We hopped in her car and drove to the outskirts of town to a strip of land overlooking a valley. She showed me the circular structure where bodies would lay before burial and then we walked through the graves. She carefully wiped the pollen off of dusty gravestones, explaining the symbols. In the middle of the cemetery we came to an uprooted tree stump, the roots twisted high into the air, and a gravestone perched on top. “There was a storm,” she explained. “It brought down trees that had stood for centuries. The cemetery does not look the same without them.”
Curious about the grave that once lay beneath the upended roots, I asked, “If the stones were uprooted then did you find…”
“Bones?” she interrupted. “We gathered them, contacted the descendants and called a rabbi in Munich to perform a reburial service.”
Looking over the site she smiled. “When I was a little girl this was a magical place. Of course, at that time there were no Jews left. I would come here to play. It was peaceful and mysterious.” To her, the places she had shown me were more than historical sites. She was emotionally tied to them. She was a steward to a history that could have easily been erased.
It was noble, but something just didn’t add up to me. What compelled her and the village to preserve this history, especially without a Jewish community to advocate for its preservation? I presumed it was some deep-seeded sense of guilt over the atrocities of the Nazi era. But most of the townspeople were born after World War II. And so I asked, “Doctor, this is all done with the community’s money, but no Jews live in this village. You all could have done a plaque or a small exhibit on the Jews of Ichenhausen, but why all of this? The restored synagogue, the cemetery. Why?” She turned around, surprised at my question, and said, “Because it is our duty.”
I sensed from her a longing for what was lost. The synagogue, the exhibit, the cemetery, these were relics of an Ichenhausen that had prospered in a time of tolerance and diversity. When the Jews were forced out, deported and murdered, a part of Ichenhausen died with them. From my perspective the community had taken extraordinary steps to preserve Jewish history. For Dr. Madel-Böhringer these were basic gestures that could preserve, but never regain what was lost. It reminded me that when we succumb to intolerance and hate, we lose a part of ourselves that we can never get back. And whether this happens in a little village or across a vast region, all of humanity is lesser for it.

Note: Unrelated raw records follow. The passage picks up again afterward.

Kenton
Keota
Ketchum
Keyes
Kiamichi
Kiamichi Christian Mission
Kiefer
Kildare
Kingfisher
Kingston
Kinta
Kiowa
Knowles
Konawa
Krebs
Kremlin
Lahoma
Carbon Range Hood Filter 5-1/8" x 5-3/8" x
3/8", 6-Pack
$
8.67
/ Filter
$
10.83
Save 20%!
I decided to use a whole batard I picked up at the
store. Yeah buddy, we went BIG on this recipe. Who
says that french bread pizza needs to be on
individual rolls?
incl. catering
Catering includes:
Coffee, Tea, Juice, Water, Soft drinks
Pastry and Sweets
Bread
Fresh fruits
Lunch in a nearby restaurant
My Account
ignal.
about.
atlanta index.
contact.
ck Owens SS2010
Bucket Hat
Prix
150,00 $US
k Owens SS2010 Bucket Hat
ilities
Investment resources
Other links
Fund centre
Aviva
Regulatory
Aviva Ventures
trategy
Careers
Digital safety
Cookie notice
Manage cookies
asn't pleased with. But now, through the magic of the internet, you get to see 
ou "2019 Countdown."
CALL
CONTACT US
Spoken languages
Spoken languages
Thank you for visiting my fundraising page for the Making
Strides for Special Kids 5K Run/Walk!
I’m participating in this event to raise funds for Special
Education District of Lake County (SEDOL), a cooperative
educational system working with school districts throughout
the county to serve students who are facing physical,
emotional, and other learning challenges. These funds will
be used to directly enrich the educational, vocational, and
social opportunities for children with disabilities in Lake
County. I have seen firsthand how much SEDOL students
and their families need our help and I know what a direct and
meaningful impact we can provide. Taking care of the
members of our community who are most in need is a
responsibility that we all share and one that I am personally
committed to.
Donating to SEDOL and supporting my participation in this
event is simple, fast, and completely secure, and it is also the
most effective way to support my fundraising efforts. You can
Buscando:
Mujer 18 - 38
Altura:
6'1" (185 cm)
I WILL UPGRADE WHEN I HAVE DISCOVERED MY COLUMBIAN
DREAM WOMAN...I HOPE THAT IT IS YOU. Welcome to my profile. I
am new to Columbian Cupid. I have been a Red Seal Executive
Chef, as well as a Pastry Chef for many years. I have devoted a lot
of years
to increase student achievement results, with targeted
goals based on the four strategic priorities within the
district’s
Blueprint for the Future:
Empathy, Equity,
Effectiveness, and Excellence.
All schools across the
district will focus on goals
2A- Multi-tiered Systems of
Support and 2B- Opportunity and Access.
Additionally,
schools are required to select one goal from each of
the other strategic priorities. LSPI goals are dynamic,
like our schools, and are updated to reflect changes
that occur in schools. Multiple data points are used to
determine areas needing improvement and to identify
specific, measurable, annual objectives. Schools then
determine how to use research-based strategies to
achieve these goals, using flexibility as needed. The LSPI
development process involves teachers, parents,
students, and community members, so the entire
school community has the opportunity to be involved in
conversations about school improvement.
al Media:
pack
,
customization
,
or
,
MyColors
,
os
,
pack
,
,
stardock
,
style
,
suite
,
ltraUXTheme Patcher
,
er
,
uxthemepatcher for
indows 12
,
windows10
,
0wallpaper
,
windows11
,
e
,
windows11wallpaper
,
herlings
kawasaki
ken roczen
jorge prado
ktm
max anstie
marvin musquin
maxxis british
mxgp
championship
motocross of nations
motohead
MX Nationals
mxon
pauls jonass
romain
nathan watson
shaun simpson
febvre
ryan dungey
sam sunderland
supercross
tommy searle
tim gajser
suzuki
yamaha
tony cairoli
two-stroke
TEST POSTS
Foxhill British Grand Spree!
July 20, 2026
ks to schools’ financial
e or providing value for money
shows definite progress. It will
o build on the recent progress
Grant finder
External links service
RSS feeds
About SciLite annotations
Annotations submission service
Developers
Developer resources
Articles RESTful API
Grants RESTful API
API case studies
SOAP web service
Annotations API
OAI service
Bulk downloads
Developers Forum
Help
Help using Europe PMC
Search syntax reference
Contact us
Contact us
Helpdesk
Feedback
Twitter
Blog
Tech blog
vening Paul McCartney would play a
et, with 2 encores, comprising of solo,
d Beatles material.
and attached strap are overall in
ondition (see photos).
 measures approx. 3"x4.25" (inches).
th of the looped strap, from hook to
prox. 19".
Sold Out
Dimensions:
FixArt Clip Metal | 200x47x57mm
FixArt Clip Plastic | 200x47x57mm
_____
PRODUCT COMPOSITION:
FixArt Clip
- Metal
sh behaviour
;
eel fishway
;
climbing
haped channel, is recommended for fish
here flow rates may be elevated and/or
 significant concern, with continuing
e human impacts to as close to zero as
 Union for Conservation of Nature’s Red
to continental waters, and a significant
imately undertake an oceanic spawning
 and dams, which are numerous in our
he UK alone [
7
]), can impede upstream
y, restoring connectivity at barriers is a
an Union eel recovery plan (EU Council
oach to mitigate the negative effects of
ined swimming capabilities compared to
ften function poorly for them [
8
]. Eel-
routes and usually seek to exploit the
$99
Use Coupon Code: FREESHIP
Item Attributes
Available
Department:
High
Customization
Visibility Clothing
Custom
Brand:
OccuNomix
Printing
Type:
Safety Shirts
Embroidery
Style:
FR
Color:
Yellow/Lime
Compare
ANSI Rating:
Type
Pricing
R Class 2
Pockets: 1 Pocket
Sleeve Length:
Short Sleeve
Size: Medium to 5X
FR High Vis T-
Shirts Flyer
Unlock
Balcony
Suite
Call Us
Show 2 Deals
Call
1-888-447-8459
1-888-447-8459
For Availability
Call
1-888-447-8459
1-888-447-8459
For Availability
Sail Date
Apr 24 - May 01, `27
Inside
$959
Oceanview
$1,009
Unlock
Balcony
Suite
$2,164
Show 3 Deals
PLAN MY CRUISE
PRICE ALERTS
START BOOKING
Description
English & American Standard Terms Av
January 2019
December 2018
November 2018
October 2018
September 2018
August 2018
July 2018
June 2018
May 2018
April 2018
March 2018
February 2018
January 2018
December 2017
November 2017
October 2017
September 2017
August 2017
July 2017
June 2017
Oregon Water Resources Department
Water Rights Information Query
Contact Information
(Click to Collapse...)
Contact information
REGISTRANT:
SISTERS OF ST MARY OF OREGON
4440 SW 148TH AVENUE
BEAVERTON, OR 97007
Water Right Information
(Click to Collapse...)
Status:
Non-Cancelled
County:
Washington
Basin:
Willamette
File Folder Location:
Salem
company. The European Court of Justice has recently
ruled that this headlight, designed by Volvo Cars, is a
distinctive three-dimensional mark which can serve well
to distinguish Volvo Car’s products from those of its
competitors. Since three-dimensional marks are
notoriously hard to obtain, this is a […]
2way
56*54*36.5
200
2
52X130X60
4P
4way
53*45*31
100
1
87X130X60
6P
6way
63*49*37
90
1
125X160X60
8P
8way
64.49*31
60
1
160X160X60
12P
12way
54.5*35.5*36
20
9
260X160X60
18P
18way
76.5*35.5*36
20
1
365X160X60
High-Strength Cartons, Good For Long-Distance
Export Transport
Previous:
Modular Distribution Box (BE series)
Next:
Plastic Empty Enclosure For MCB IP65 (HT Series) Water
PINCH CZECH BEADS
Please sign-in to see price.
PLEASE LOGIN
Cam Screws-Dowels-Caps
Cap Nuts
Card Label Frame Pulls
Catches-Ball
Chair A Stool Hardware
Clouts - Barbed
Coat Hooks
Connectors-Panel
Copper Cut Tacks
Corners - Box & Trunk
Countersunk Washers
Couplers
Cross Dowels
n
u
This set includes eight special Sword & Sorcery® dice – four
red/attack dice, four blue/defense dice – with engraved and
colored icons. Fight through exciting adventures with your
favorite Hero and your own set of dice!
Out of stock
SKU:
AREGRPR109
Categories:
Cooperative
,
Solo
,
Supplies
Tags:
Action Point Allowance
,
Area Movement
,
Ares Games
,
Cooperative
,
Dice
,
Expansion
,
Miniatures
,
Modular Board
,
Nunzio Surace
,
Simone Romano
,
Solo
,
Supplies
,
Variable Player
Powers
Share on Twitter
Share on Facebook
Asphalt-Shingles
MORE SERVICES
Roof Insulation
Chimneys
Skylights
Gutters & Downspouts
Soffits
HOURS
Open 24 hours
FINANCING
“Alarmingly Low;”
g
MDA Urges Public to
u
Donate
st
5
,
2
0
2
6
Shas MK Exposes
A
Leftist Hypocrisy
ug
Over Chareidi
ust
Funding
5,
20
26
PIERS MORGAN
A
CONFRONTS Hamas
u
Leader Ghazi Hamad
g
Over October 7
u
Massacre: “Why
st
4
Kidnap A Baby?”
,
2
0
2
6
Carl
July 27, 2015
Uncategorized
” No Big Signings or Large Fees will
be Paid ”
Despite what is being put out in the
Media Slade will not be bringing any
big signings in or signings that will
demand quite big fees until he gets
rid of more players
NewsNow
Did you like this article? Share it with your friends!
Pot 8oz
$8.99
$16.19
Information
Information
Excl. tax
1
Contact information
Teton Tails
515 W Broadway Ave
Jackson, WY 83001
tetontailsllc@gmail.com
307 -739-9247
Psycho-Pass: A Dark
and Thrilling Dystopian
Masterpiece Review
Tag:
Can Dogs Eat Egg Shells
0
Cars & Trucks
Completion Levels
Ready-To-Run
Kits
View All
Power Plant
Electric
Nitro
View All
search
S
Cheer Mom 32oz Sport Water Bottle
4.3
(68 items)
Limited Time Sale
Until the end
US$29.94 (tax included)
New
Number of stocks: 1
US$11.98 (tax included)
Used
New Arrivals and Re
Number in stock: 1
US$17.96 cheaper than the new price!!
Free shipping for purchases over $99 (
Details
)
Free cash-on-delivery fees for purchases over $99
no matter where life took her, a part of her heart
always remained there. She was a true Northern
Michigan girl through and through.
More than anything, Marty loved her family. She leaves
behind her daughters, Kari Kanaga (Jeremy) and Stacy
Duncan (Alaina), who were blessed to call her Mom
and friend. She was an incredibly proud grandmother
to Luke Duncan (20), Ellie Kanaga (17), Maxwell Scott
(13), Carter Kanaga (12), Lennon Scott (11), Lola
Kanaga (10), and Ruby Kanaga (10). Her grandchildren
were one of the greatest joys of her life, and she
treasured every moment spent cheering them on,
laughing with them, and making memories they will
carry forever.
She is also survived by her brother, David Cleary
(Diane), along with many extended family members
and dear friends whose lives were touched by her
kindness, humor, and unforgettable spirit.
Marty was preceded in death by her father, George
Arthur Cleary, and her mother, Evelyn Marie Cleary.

Dr. Madel-Böhringer’s answer to my question still resonates with me. It is not just the duty of Germans, but rather the duty of all humans to remind our communities that we prosper when we embrace our differences. This is one of the great lessons I have learned from studying Carl Laemmle, who was shaped by his time in Ichenhausen. He was Jewish. He was German. He was American. But above religion or nation, he was a vocal humanist at a time when humanity was entering some of its darkest days.
After parting ways with Dr. Madel-Böhringer, I headed back to Laupheim. Winding along the country road, passing farms and fields of wheat, it was difficult to imagine how something like the Holocaust could have taken place here. And then without warning the rain started again. It came down in violent gusts, pounding my car like tiny bullets. Slowing to a crawl, I leaned toward the windshield as the rolling hills of the Bavarian countryside seemed to wash away against the glass.